Text to read ::
Introduction

Elements within the minerals industry operating in Northern Ireland have long enjoyed a relatively free hand to engage in unauthorised and environmentally damaging extraction activities, in the knowledge that after-the-event regularisation would be forthcoming from a complicit Department of the Environment (hereafter referred to as DOE Planning). Formal enforcement action against such activities has been rare. This is borne out by the fact that an estimated 153 planning applications submitted to regularise unauthorised mineral extractions between 2002 and 2012 were granted planning permission retrospectively, whilst only 9 stop notices were served on unauthorised extraction activities over a corresponding period. [1] In 2013, the Minister of the Environment confirmed that of 55, yet to be approved, minerals-related planning applications being processed, at 33 (60%) of the sites operations had already been carried out. [2]

The extent of DOE Planning’s systemic failure to exercise proper planning control over unauthorised minerals extraction has been brought sharply into focus by a series of questions posed by the Leader of the Green Party in Northern Ireland, Steven Agnew MLA in the Northern Ireland Assembly.

In the case of Lough Neagh, unauthorised mineral extraction is taking place on a regionally significant scale, reinforcing that it is a serious potential, environmentally harmful problem facing Northern Ireland. And it seems evident that for decades DOE Planning was not only prepared to countenance unauthorised development (sand extraction) taking place from the bed of the lough, but that it did so in the knowledge that planning and European Union environmental law were being systemically breached.

The input ::
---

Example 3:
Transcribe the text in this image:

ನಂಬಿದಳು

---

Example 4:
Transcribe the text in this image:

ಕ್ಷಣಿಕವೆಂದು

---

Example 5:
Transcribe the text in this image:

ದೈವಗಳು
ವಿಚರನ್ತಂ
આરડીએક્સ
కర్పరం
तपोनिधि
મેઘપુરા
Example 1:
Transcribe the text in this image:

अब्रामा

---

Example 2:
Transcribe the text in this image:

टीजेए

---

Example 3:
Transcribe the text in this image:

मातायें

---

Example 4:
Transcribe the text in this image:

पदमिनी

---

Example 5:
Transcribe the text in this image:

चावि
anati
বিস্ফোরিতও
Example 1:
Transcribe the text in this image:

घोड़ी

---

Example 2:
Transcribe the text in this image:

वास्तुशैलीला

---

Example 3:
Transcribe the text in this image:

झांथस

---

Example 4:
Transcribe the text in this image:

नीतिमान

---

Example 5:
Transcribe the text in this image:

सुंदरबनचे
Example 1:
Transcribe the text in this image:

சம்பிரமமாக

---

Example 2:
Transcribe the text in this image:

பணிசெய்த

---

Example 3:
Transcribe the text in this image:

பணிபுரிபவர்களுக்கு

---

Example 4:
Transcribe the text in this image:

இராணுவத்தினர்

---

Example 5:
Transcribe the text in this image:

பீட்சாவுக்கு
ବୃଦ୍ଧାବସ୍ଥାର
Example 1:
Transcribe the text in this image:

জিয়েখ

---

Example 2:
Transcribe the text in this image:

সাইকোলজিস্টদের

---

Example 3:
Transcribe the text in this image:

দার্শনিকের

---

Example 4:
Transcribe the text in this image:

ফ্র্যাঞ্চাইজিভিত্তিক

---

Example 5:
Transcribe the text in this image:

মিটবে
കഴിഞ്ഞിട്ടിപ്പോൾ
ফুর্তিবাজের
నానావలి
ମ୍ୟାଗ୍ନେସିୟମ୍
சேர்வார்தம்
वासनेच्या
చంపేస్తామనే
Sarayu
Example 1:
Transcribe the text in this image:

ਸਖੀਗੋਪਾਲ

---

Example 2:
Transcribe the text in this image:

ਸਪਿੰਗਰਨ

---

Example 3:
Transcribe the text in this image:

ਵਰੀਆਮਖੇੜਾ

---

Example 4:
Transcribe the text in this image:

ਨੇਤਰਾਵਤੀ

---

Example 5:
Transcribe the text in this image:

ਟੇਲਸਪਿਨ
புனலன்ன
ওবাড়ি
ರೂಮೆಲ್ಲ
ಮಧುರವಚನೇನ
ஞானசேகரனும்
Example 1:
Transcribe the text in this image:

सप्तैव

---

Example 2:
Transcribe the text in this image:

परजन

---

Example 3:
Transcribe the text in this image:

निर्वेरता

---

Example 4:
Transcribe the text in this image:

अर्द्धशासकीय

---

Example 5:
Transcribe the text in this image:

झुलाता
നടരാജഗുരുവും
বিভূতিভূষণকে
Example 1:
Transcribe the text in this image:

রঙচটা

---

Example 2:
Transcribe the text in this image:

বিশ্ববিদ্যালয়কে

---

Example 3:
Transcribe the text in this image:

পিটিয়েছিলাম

Parts of the exercise ::
A) Answer these questions using the passage on unauthorized mineral extraction in Northern Ireland:
(i) Roughly how many planning applications to regularize unauthorized mineral extractions between 2002 and 2012 received retrospective permission?
(ii) Who posed the series of questions in the Northern Ireland Assembly?
(iii) What material is being extracted from the bed of Lough Neagh?
B) Substitute "Write out" for "Transcribe" in the rows, starting at the first row and ending at the line containing "இராணுவத்தினர்", and reproduce only those lines with nothing else altered.
The passage above and the rows have no connection to each other.

Results of the tasks ::
A)
(i) An estimated 153.
(ii) Steven Agnew MLA, Leader of the Green Party in Northern Ireland.
(iii) Sand.

B)
---

Example 3:
Write out the text in this image:

ನಂಬಿದಳು

---

Example 4:
Write out the text in this image:

ಕ್ಷಣಿಕವೆಂದು

---

Example 5:
Write out the text in this image:

ದೈವಗಳು
ವಿಚರನ್ತಂ
આરડીએક્સ
కర్పరం
तपोनिधि
મેઘપુરા
Example 1:
Write out the text in this image:

अब्रामा

---

Example 2:
Write out the text in this image:

टीजेए

---

Example 3:
Write out the text in this image:

मातायें

---

Example 4:
Write out the text in this image:

पदमिनी

---

Example 5:
Write out the text in this image:

चावि
anati
বিস্ফোরিতও
Example 1:
Write out the text in this image:

घोड़ी

---

Example 2:
Write out the text in this image:

वास्तुशैलीला

---

Example 3:
Write out the text in this image:

झांथस

---

Example 4:
Write out the text in this image:

नीतिमान

---

Example 5:
Write out the text in this image:

सुंदरबनचे
Example 1:
Write out the text in this image:

சம்பிரமமாக

---

Example 2:
Write out the text in this image:

பணிசெய்த

---

Example 3:
Write out the text in this image:

பணிபுரிபவர்களுக்கு

---

Example 4:
Write out the text in this image:

இராணுவத்தினர்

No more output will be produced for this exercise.